Üzerimi değiştirdim oturuyordum. Mesaj geldi. Baktım Murat. "İyi akşamlar rahatsız etmedim umarım." yazmış. "Estağfirullah size de iyi akşamlar." dedim. Sonra bir mesaj daha geldi. "Hep yarışma programları mı izlersin? Güzel dizilerde var. Onlara bakmıyor musun?" yazmış. Bu ne demek böyle diye mesajı düşünürken dank eti. Televizyon açıktı ve bir yarışma programı vardı. İnanılmaz korktum. Belki güleceksiniz bana ama telefonumu kapattım tamamen. Sanki beni telefonun kamerasından görüyormuş gibi düşündüm bir an. Saçmaladığımı anlamam uzun sürmedi. Ancak çok korkmuştum tabi. Düşünsenize size biri o an ne yaptığını anlatan bir mesaj atıyor. Yerimde olsanız ne yapardınız. Yazmaya karar verdim. Bende "Ne diyorsun sen, ne izlediğimi nerden biliyorsun?" dedim. Bir mesaj daha geldi. Çay kaynamış gülücük. Ben ocağa çay koymuştum demlenmesini bekliyordum bir taraftan.

[Alıştırma Verileri]
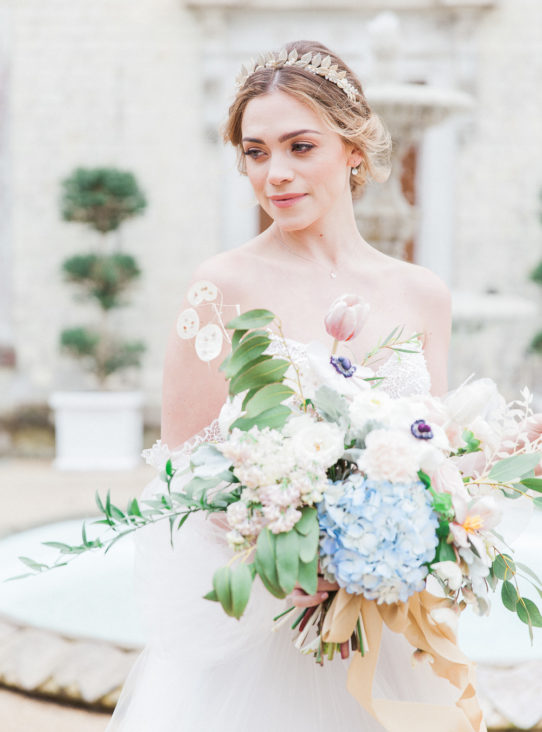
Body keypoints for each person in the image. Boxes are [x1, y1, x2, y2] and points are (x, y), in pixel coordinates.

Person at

[Metinle İlgili Sorular]
A - Murat'la mesajlaşma anlatısına göre şu soruları yanıtlayın:
(i) Murat'ın ilk mesajında ne yazıyordu?
(ii) Mesaj geldiğinde açık olan televizyonda ne vardı?
(iii) Anlatıcı çok korkunca telefonuna ne yaptı?
B - Murat'la mesajlaşma anlatısında soru işaretiyle biten bütün cümleleri sıralayın.
C - Murat'la mesajlaşma anlatısını kaldığı yerden sürdürün.

[Yanıt Listesi]
A -
(i) "İyi akşamlar rahatsız etmedim umarım."
(ii) Bir yarışma programı vardı.
(iii) Telefonunu tamamen kapattı.

B -
- "Hep yarışma programları mı izlersin?"
- "Onlara bakmıyor musun?"
- "Ne diyorsun sen, ne izlediğimi nerden biliyorsun?"

C -
Tabi iyice korktum ben.

Hemen ablayı aradım anlattım. Abla böyle böyle bu çocuk bana mesaj atıyor dedim. Abla da "Çocuğun 6 hisleri kuvvetli sende gördün zaten. Rahatsız oluyorsan söyle bir daha yazmaz." dedi. "Ben tam rahatsız oluyorum yazma lütfen." yazacaktım. Daha yazmam bitmeden hop bir mesaj daha. "Neden rahatsız oldun ki benden sana zarar gelmez. Aksine istersen seni korurum bile." dedi. Sonra da aradı. Korksam da açtım. "Ne demek oluyor tüm bunlar. Beni rahatsız ediyorsun, korkutuyorsun." dedim. Korkma benden. Seninle çok iyi anlaşacağımızı düşünüyorum. "Bir şans ver bu arkadaşlığa." dedi. "İstemiyorum." dedim kapattım. Ama böyle bitmedi tabi. Numarasını engellesem de farklı numaralardan bana mesaj atmaya devam etti. Hep o an ne yaptığımı söylüyordu. Bana hep gözünün üstümde olduğunu hissettiriyordu. Bir süre sonra bunaldım bu durumdan numaramı da değiştirdim.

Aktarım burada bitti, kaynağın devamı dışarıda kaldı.